It's Nepal's statutory contributory social-security scheme, brought in under the Social Security Act 2074 and managed by the Social Security Fund (ssf.gov.np). Enrolment is compulsory for employees in the organised sector and the fund provides four categories of protection — health, accident, life cover for dependants and a retirement pension.
In total, 31% of basic salary — split as 11% from the employee and 20% from the employer. The employer's share is further distributed across Medical and Health (1%), Accident and Disability (1.4%), Dependent Family (0.27%) and Old Age Pension (17.33%).
Off basic salary only. Allowances — house rent, dearness, medical, travel, and any other add-ons — do not feed into the SSF base.
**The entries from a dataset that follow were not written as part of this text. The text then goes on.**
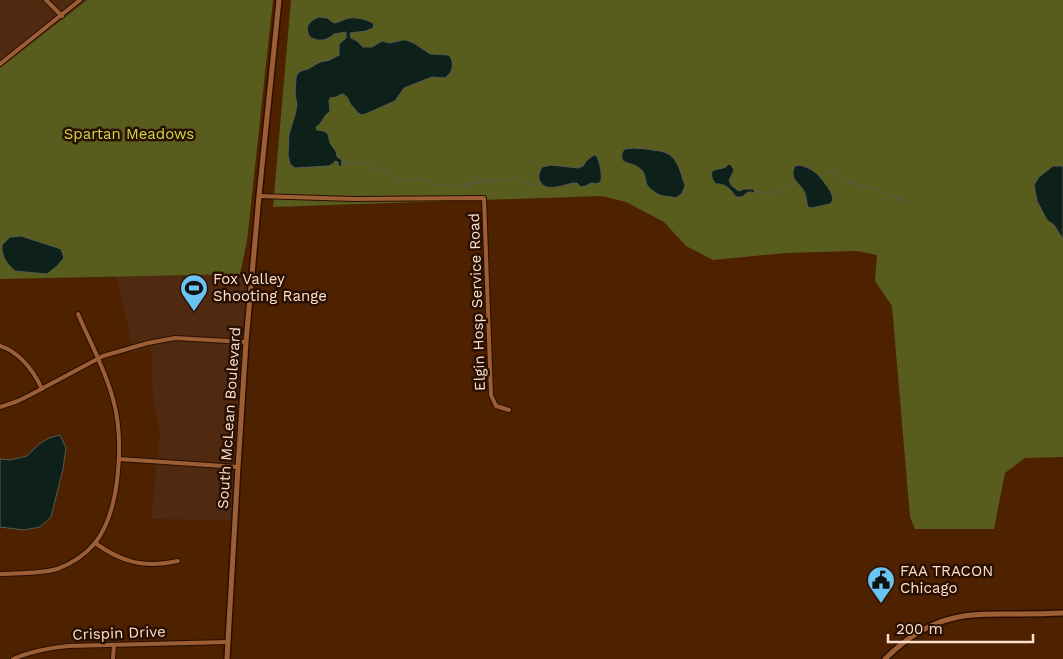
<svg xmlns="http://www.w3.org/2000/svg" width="1063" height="659" viewBox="0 0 1063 659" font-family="'Work Sans',sans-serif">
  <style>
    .built { fill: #4f2a11 }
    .green { fill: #585c1c }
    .water { fill: #0e201a; stroke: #565a50 }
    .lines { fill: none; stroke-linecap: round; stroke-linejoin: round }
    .stream { stroke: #565a50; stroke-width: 1 }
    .street-casing { stroke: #2c0e00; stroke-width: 6 }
    .secondary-casing { stroke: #2c0e00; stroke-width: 8 }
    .street { stroke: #9c5e34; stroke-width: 4 }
    .secondary { stroke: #9c5e34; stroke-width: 5 }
    .labels { text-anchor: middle; stroke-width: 5; stroke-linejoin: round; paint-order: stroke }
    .park-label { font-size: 15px; fill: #cfd849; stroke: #291001 }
    .poi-label { font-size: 15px; fill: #fde0cf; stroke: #291001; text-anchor: start }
    .street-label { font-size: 15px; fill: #fde0cf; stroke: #291001 }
  </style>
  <rect width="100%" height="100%" fill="#4e2100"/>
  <g class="built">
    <polygon points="0,0 90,0 0,72"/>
    <polygon points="250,274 233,520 151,519 160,432 153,400 151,348 134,352 116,276"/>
  </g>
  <g class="green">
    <polygon points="87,0 273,0 247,241 240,274 0,279 0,68"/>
    <polygon points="291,0 1063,0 1063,457 1025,458 1005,473 994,529 915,529 910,517 892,306 875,281 877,255 856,251 786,253 713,260 686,246 664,222 626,202 602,196 273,207"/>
  </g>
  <g class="water">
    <path d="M319 17 327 18 334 23C340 22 344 19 350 18 357 17 369 20 374 24L373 28 366 31 350 33 351 38 357 41 363 47H372L382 41 390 43 403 40H406L414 43 430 54 449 55C455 63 453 72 445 78L432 77 404 88 395 101 363 115C356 114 356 108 351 105 348 99 348 96 342 94L336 97 330 98 329 101 330 111 325 116 320 124 316 127 317 130C333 131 326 138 332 146 335 150 337 152 337 157L342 160 341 167 338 165V162L335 161 334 163 329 166 295 168 290 164 288 155 289 134 295 115 297 105 295 94 296 78 297 74 301 71 308 69 320 62 330 60 339 55V44L346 38V32L334 34C327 41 318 42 310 37 304 27 309 21 319 17Z"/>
    <path d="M634 148C638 148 642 149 646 149 664 152 672 150 680 170 682 175 682 180 685 184 684 191 682 194 676 198 670 196 661 197 656 193 653 191 649 188 647 185 644 178 647 173 638 167 634 164 628 164 623 161 621 156 621 153 625 149Z"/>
    <path d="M594 155H596C600 163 602 172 601 181 597 185 596 183 591 183L586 186 581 187 577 183H573C564 185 547 192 541 183 537 177 539 173 542 167L551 165 578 168 583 166 587 160Z"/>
    <path d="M729 164 731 165 734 170 729 181 732 186 739 191 744 189H753L755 191 753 193 751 192H748L742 197H736C731 190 726 183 716 184 712 179 711 177 712 171 718 168 724 170 729 164Z"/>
    <path d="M799 165C812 168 819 174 826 185 830 190 832 193 833 200L830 204 811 208 808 207C806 202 807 196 804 191 798 181 789 179 795 166Z"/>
    <polygon points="1053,166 1063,166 1063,239 1054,225 1047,220 1037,201 1034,185 1039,177"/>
    <path d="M21 236 61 249 64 258 56 267 47 274 15 271C7 264 1 256 2 245L10 237Z"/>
    <polygon points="60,435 66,448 63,469 51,517 40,527 24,530 0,527 0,459 10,460 27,456 39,444 49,438"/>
  </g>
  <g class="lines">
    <g class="stream">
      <polyline points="341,162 346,163 356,162 369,164 375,172 381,170 394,178 400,181 420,179 427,180 434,185 451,184 457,187 485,181 505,181 513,178 520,178 531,185 537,185 541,183"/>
      <polyline points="820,178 832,170 840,179 864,187 873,187 886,194 908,202"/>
      <polyline points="466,184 476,176 479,176 485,181"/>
      <path d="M755 191C774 195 780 191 796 182"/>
    </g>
    <g class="street-casing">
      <g id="street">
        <polyline points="46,0 62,16"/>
        <polyline points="0,64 80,0"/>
        <polyline points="259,196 353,199 484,198 491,395 496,406 509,410"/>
        <path d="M0 346C21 353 33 370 42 389"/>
        <polyline points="0,407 18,401 30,395 103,356 148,343 175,338 246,342"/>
        <polyline points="119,459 238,467"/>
        <path d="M95 543C123 563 144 568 178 561"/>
        <path d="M0 574C19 573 39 574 57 569 71 564 85 555 95 543 121 510 124 438 113 399 105 369 90 342 78 314"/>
        <path d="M13 659C31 651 49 648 68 646L228 642"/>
        <polyline points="113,659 114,645"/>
      </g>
    </g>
    <g class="secondary-casing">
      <g id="secondary">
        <polyline points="227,659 238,467 246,342 259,196 279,0"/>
        <path d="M885 659C904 640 927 624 954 618 969 614 985 614 1001 614 1021 614 1042 614 1063 613"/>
      </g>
    </g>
    <use href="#street" class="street"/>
    <use href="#secondary" class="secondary"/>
  </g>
  <defs>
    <g id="stadium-pin" transform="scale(1.4375)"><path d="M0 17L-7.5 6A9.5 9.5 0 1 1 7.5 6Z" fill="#6ac3f1" stroke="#291001"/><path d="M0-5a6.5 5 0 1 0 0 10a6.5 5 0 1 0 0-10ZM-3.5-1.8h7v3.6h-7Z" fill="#111"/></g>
    <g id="civic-pin" transform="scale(1.4375)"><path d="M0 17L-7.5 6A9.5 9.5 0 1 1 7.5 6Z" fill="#6ac3f1" stroke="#291001"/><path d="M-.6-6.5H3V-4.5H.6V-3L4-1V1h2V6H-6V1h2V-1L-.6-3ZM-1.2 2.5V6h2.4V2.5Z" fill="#111"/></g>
  </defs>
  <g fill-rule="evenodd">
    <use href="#stadium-pin" x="194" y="288"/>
    <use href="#civic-pin" x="881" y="580"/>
  </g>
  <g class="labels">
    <g class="park-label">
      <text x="129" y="139">Spartan Meadows</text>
    </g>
    <g class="poi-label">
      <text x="213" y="284">Fox Valley<tspan x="213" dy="17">Shooting Range</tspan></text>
      <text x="900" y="576">FAA TRACON<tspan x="900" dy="17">Chicago</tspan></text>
    </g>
    <g class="street-label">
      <text transform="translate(477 302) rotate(-92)" y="5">Elgin Hosp Service Road</text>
      <text transform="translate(229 418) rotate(-86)" y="5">South McLean Boulevard</text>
      <text transform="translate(119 633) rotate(-2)" y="5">Crispin Drive</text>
    </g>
  </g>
  <path d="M888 634v8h145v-8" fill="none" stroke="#fde0cf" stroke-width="2.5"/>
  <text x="896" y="634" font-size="15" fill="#fde0cf" stroke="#291001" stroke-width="4" paint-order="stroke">200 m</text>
</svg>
Both the 11% employee and 20% employer contributions apply to the same basic figure.
Four benefits: (1) medical, health & maternity — hospital and maternity care; (2) accident & disability — payouts for workplace injuries; (3) dependent family protection — life cover for nominees; (4) old age pension — monthly pension after retirement. Full eligibility detail is on ssf.gov.np.
EPF was a 10% + 10% (20%) retirement-savings pot. SSF replaced it under Act 2074 and raised the total to 11% + 20% (31%), but in exchange the scheme now pays for medical care, workplace accidents, life cover and a proper pension. EPF simply wasn't designed to do any of that.